▸ **Required action**
Leave out the images; return the rest of the data exactly.

▸ **Given material**
[Start of section]

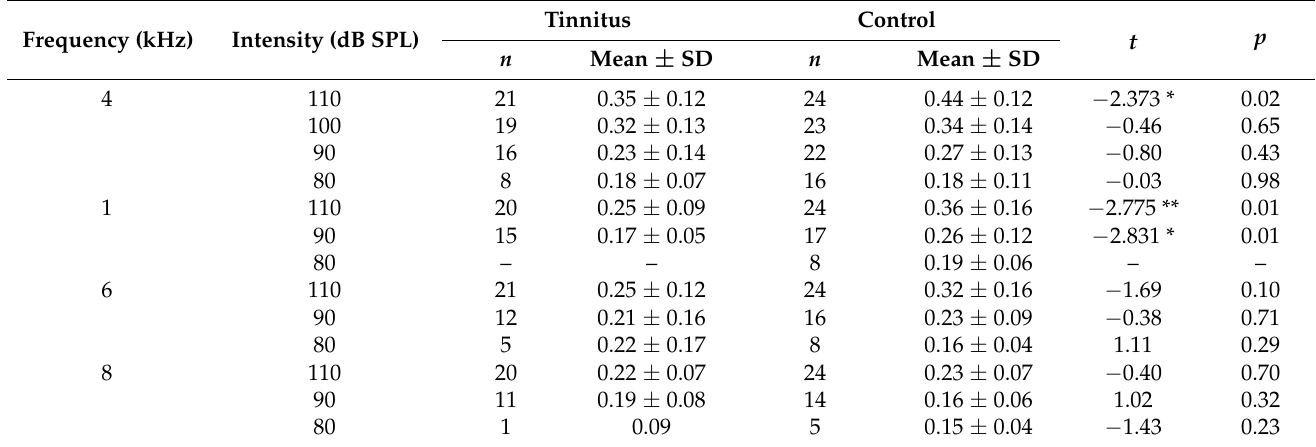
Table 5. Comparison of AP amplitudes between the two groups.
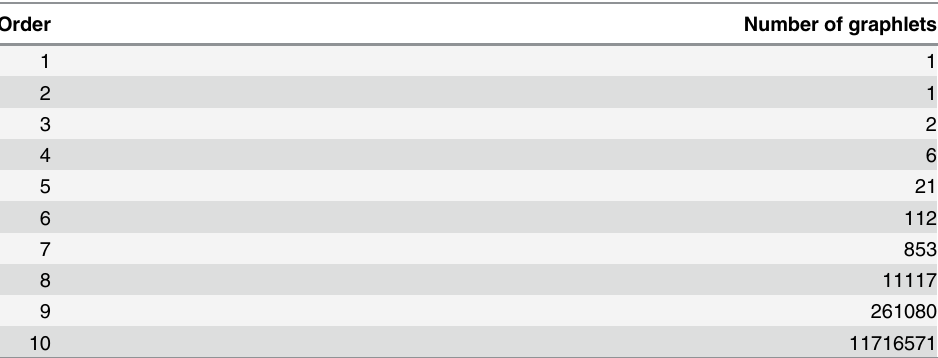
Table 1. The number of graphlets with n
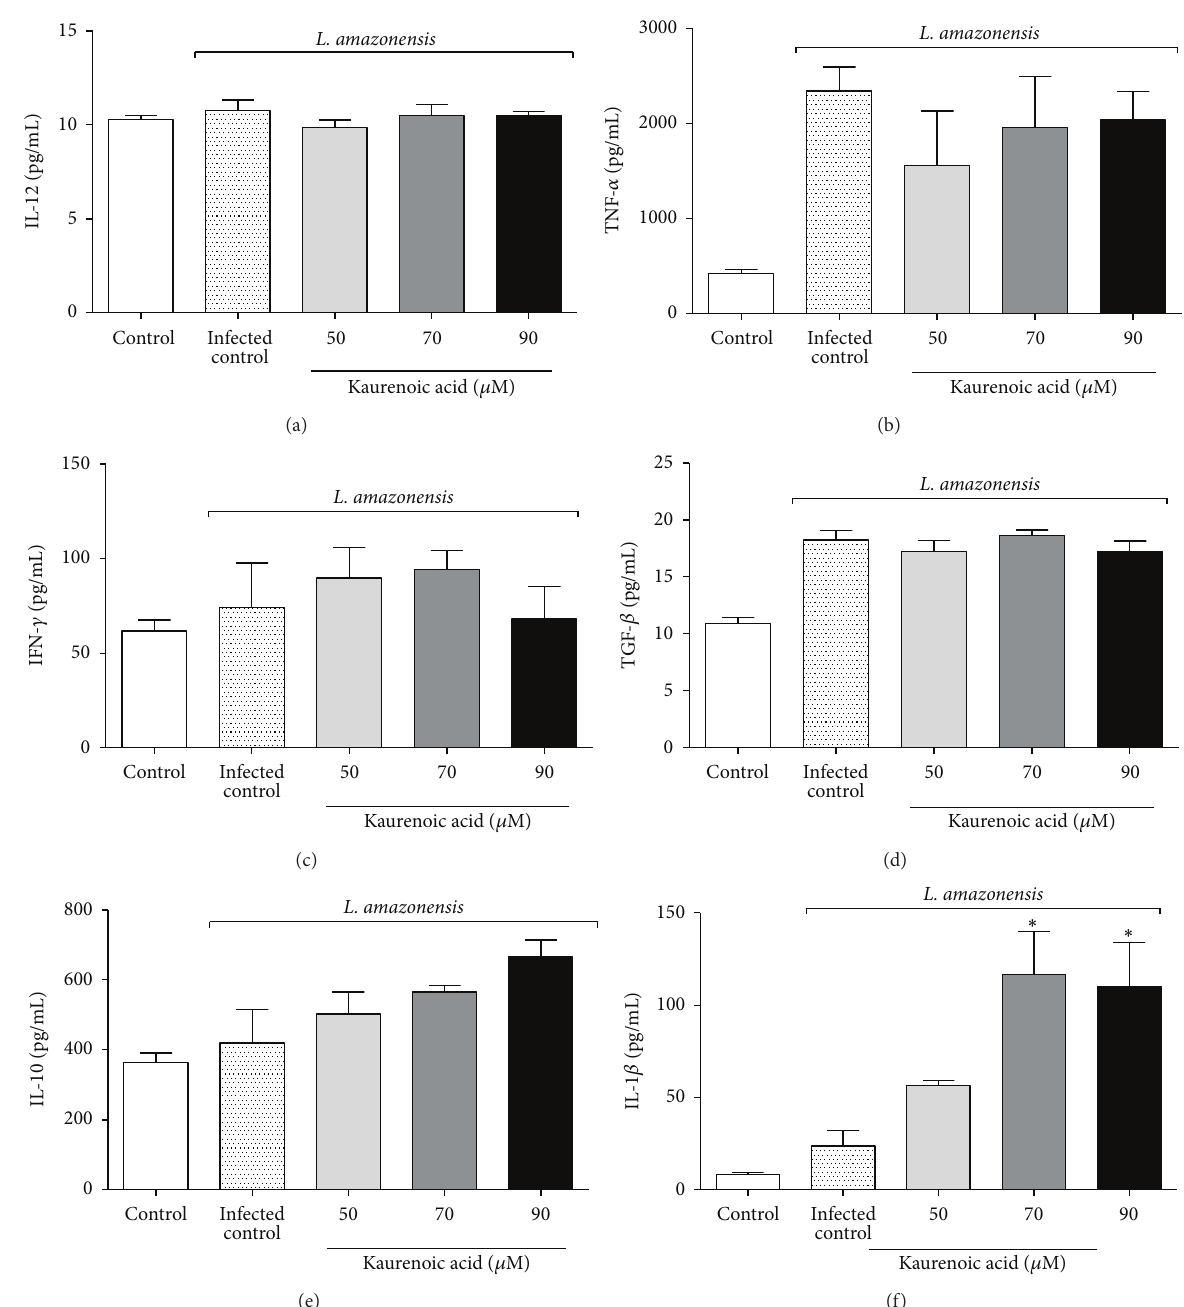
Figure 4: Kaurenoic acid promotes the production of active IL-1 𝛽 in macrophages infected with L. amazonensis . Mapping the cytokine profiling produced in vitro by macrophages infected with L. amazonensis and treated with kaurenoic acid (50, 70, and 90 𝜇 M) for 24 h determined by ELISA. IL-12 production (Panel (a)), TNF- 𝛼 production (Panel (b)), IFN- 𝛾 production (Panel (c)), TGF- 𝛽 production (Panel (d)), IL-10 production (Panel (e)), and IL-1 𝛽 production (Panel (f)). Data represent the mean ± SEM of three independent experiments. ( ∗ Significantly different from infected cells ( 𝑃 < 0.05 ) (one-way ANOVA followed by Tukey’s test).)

[End of section]

▸ **Response area**
Table 5. Comparison of AP amplitudes between the two groups.
Table 1. The number of graphlets with n
Figure 4: Kaurenoic acid promotes the production of active IL-1 𝛽 in macrophages infected with L. amazonensis . Mapping the cytokine profiling produced in vitro by macrophages infected with L. amazonensis and treated with kaurenoic acid (50, 70, and 90 𝜇 M) for 24 h determined by ELISA. IL-12 production (Panel (a)), TNF- 𝛼 production (Panel (b)), IFN- 𝛾 production (Panel (c)), TGF- 𝛽 production (Panel (d)), IL-10 production (Panel (e)), and IL-1 𝛽 production (Panel (f)). Data represent the mean ± SEM of three independent experiments. ( ∗ Significantly different from infected cells ( 𝑃 < 0.05 ) (one-way ANOVA followed by Tukey’s test).)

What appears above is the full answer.